# Excerpt
══════════

We are familiar with the word judicial murder in this subcontinent as well. Whenever we bring up this concept, a case comes up. That is the case of Raja Nanda Kumar. This is called the first judicial murder in the subcontinent. In this article, I will give a detailed description of it from the point of view of law.

Background of the case:

Maharaja Nandakumar was an Indian tax collector for various regions in what is modern-day West Bengal. Nanda Kumar was born at Bhadrapur, which is now in Birbhum. He was once a Governor of Hugli under Nawab Siraj-Ud-Daulah in 1756. He was very loyal to the English Company and because of that he was also known as Black Colonel during Clive’s period. He was the first Indian to be executed by hanging. Nandakumar was appointed by the East India Company to be the dewan (tax collector) for Burdwan, Nadia and Hoogly in 1764, following the removal of Warren Hastings from the post. (Gandhi)

In 1773, when Hastings was reinstated as governor-general of Bengal, Nandakumar brought accusations against him of accepting or giving bribes that were entertained by Sir Philip Francis and the other members of the Supreme Council of Bengal. However, Hastings overruled the council’s charges. Thereafter, in 1775, he brought charges of document forgery against Nandakumar. The Maharaja was tried under Elijah Impey, India’s first Chief Justice, and friend of Warren Hastings, was found guilty, and hanged in Kolkata on 5 August 1775.

Facts and procedures:

Raja Nanda Kumar was arrested with Fawkes and Radhacharan for the conspiracy at the instance of Governor General and Barwell. Warren Hastings and Barwell declared their intention before the judges of Supreme Court to persecute Nanda Kumar, the Fawkes and Radhacharan for conspiracy.

The trial of Nanda Kumar for conspiracy continued together with another trial of his forgery. Fawke was fined for conspiracy case but judgement was reserved Against Nanda Kumar on account of forgery case.

The charge of forgery against Nanda Kumar came before the Supreme Court in May 1775, with respect to a bond or deed claimed as an acknowledgment of debt Bulaki Das and that was executed by him in 1775. Mohan Prasad brought a charge of form on 6 May 1775.

On 7 May 1775, Mohan Prasad passed a bond To persecute Nanda Kumar in the Supreme Court. On the basis of it, the trial of Nanda Kumar began before the Chief Justice and three puisne judges of the Supreme Court on May 1765. Out of the twelve members of the jury, two were Eurasian and remaining were Europeans having resided since long in the town of Calcutta.

The trial of Nanda Kumar began on 8 June 1775 and continued for a period of eight days without any adjudication. The Court sat every day from 8 a.m. and witness were examined till late at night.

Documents, statements and accounts were in different Languages which were gradually being translated into English from the benefit of the judges.

══════════

# Data rows
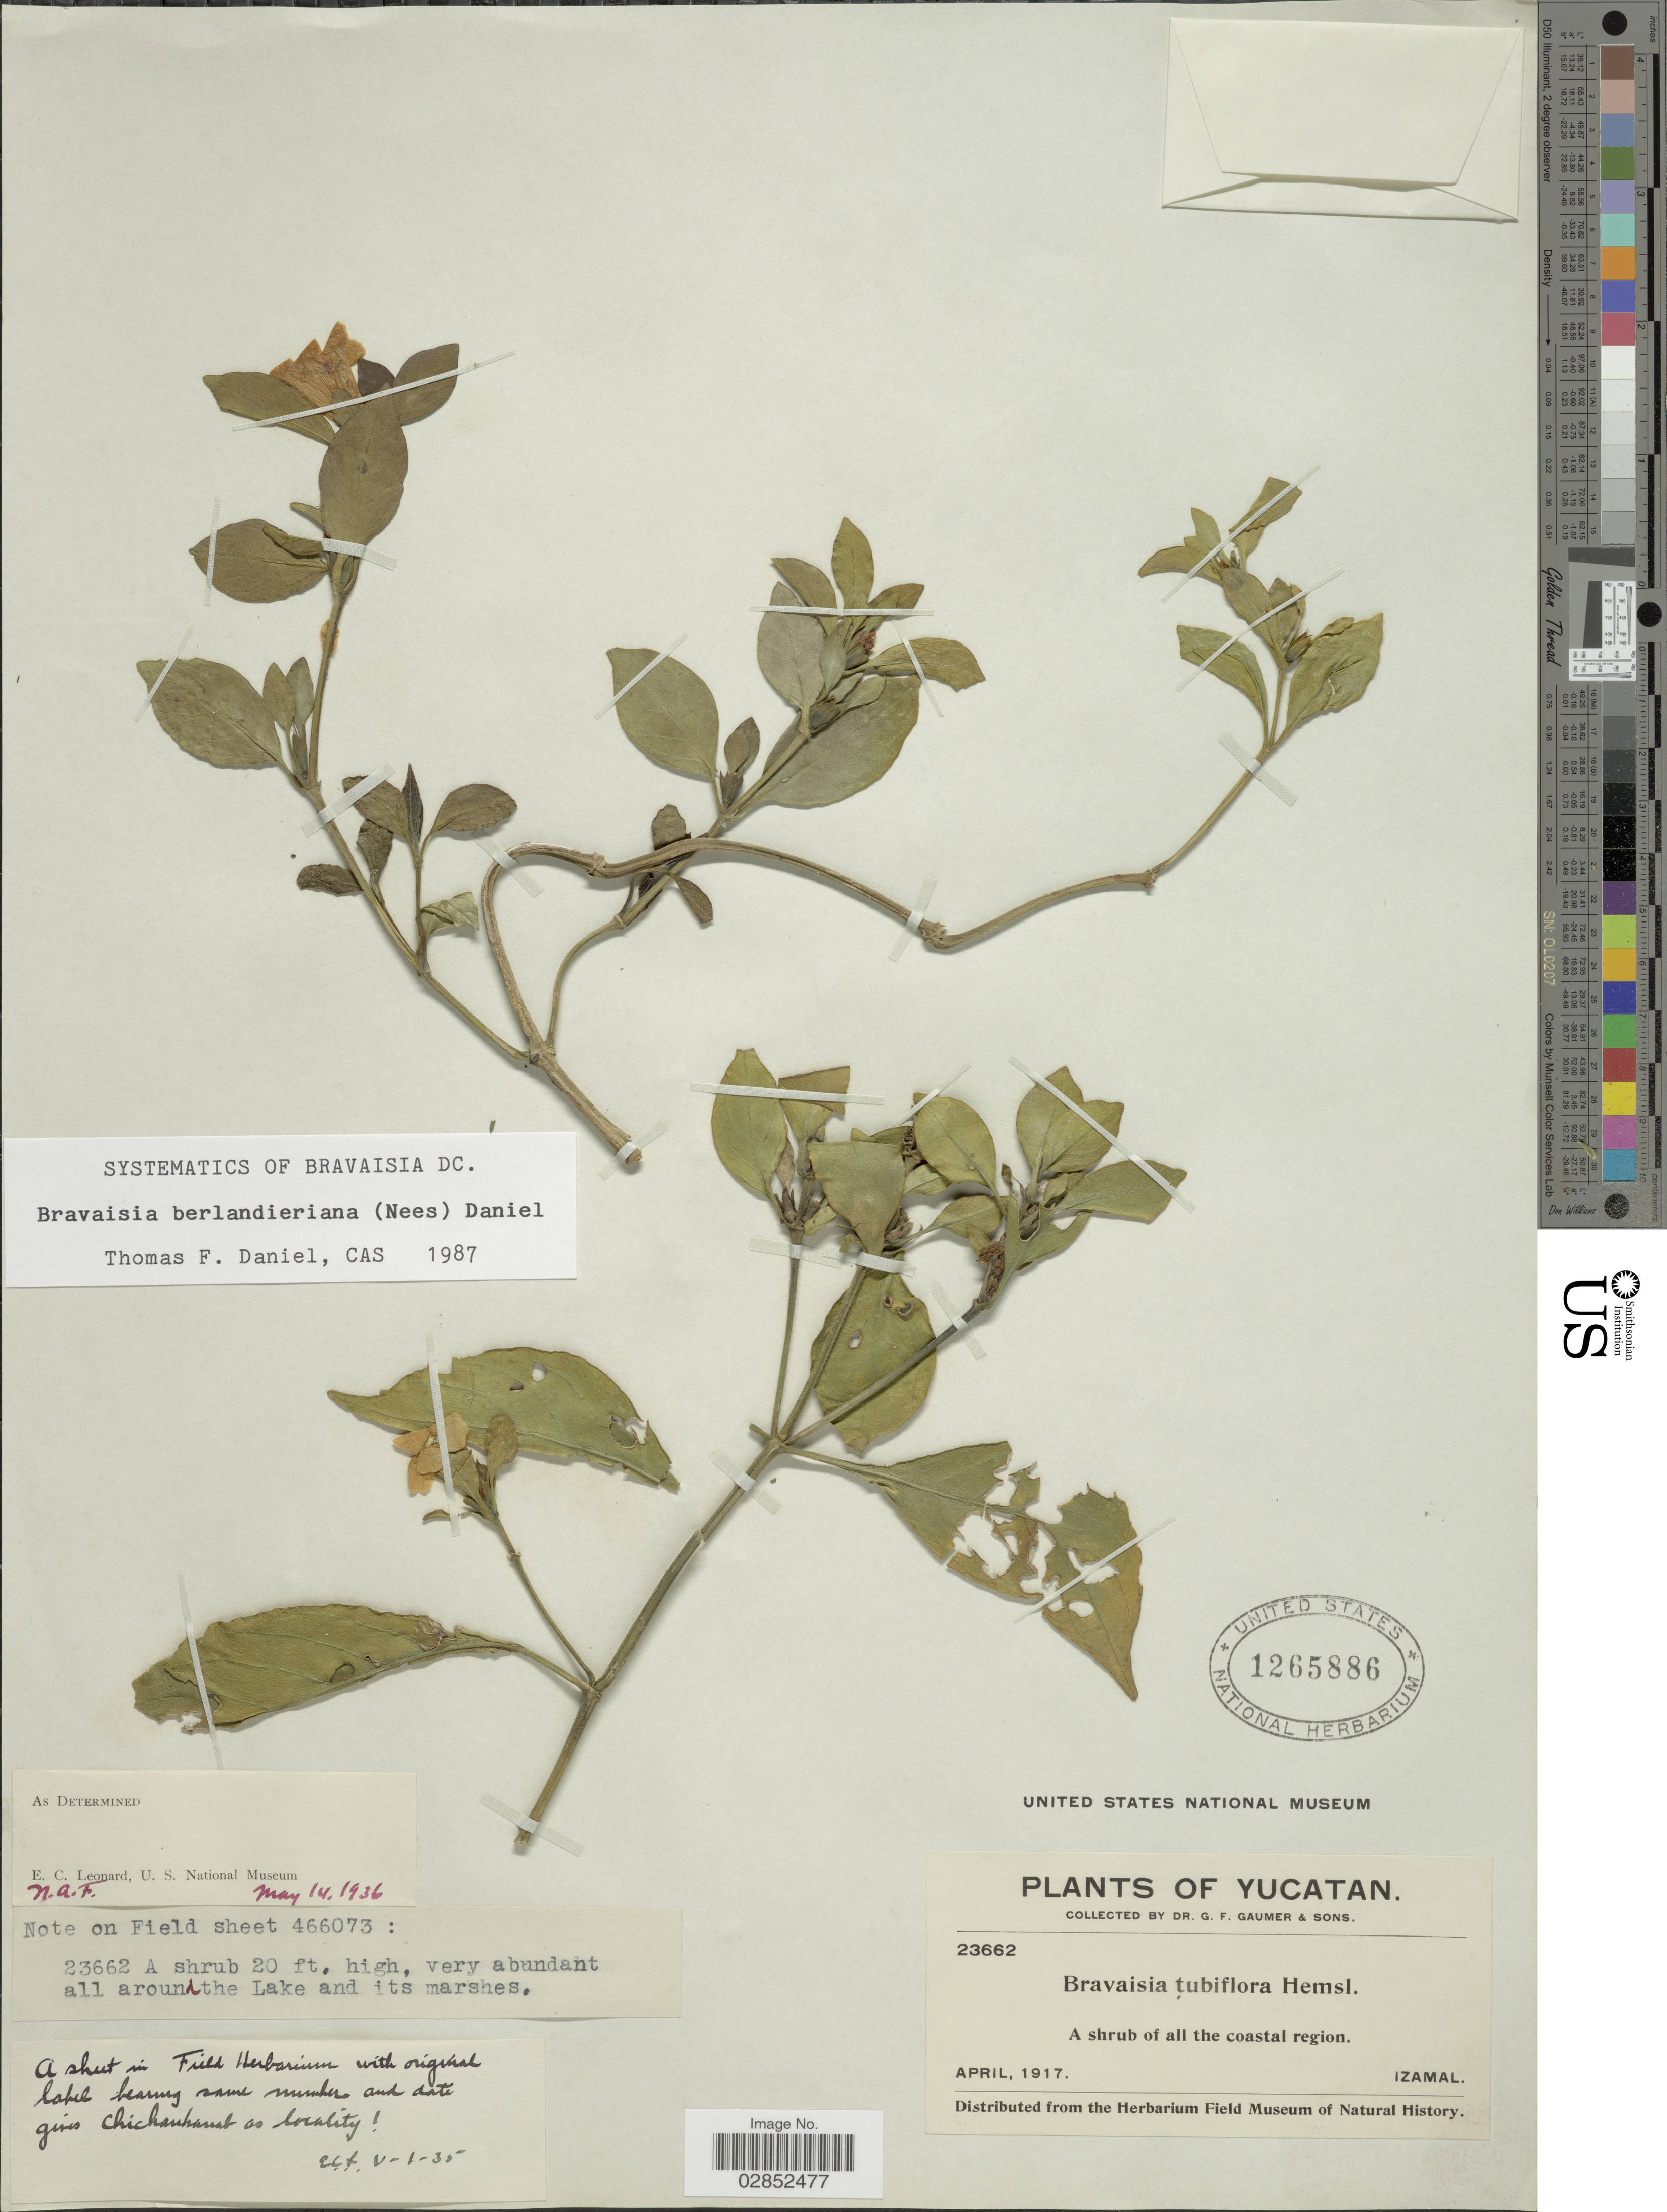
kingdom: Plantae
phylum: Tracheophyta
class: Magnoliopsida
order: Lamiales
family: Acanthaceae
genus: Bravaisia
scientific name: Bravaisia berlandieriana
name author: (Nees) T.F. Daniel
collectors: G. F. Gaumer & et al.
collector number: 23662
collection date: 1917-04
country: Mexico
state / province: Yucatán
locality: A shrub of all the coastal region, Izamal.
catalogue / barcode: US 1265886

══════════

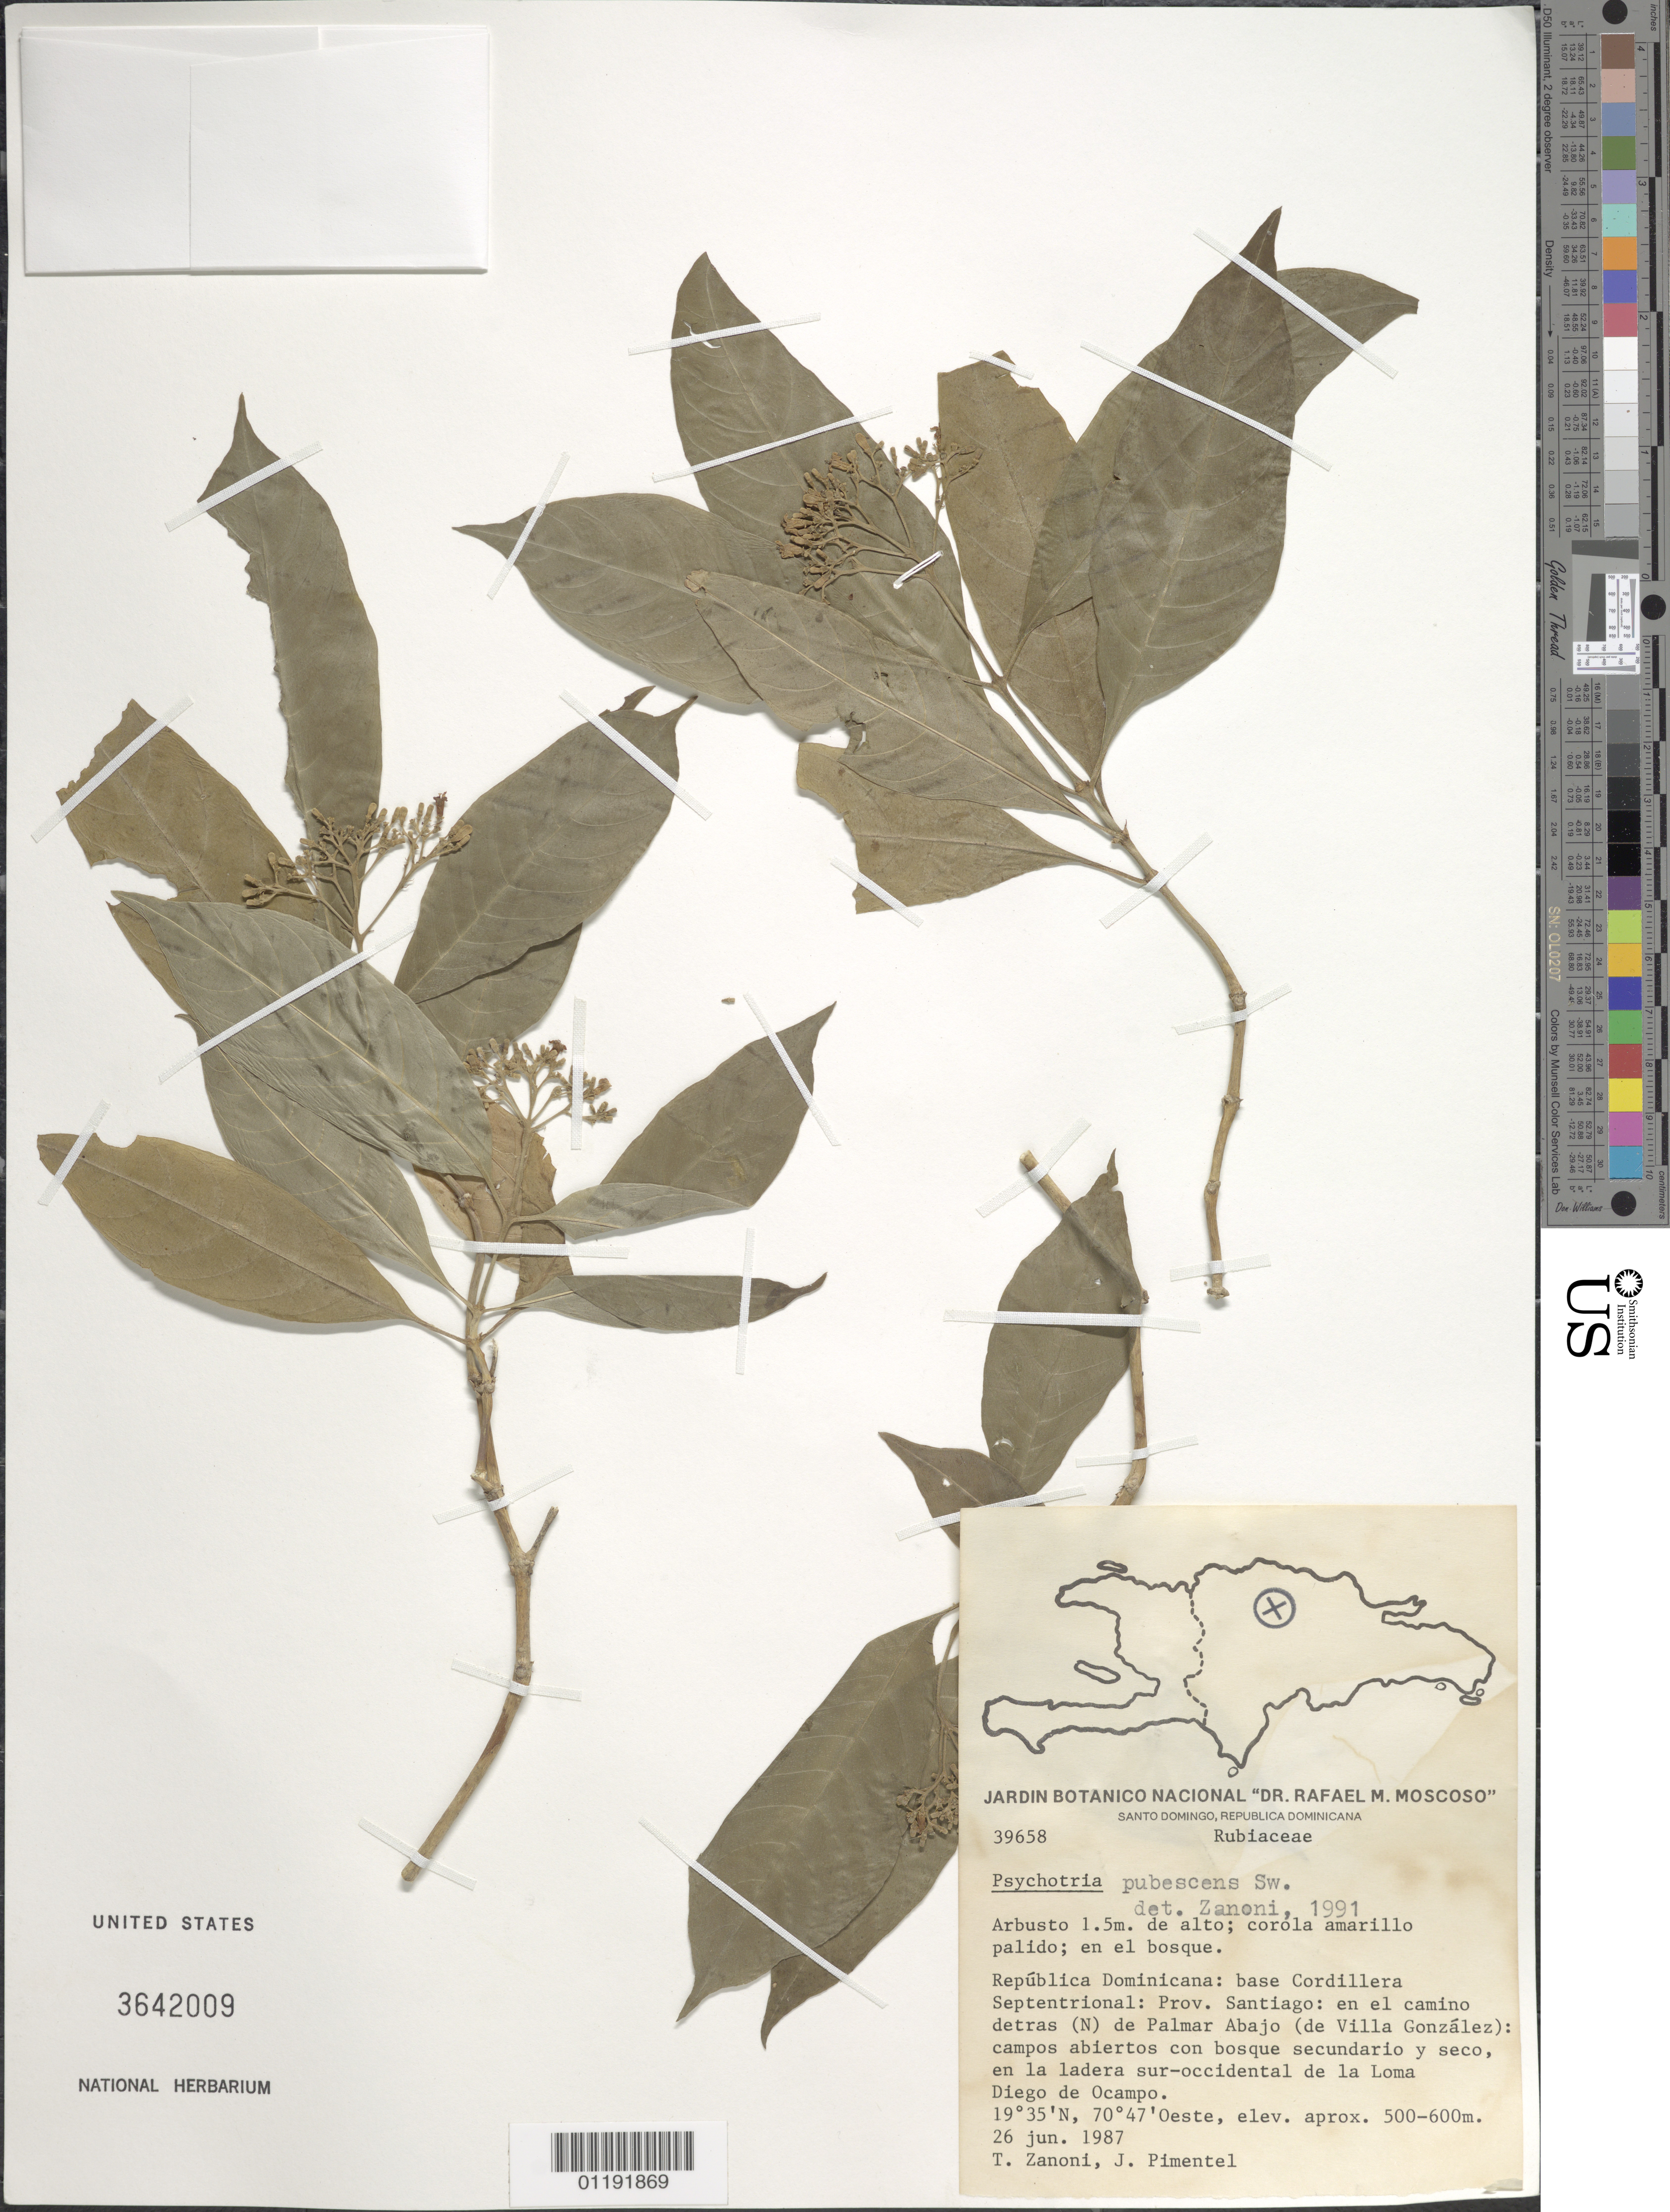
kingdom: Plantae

══════════

# Exercise requirements
- A) Condense the paragraph of the excerpt on the Nanda Kumar case that begins "In 1773, when Hastings was reinstated" into a shorter version that keeps its main facts.
- B) Transcribe the passage of the excerpt on the Nanda Kumar case starting at "The trial of Nanda Kumar began on" and ending at "of the judges.".
The listing has no connection to the excerpt on the Nanda Kumar case.

# Replies
- A) After Hastings became governor-general of Bengal in 1773, Nandakumar accused him of bribery. Sir Philip Francis and the Supreme Council of Bengal took up the charges, but Hastings overruled them. In 1775 Hastings charged Nandakumar with forgery. Nandakumar was tried under Elijah Impey, India's first Chief Justice and a friend of Hastings, found guilty, and hanged in Kolkata on 5 August 1775.

- B)
The trial of Nanda Kumar began on 8 June 1775 and continued for a period of eight days without any adjudication. The Court sat every day from 8 a.m. and witness were examined till late at night.

Documents, statements and accounts were in different Languages which were gradually being translated into English from the benefit of the judges.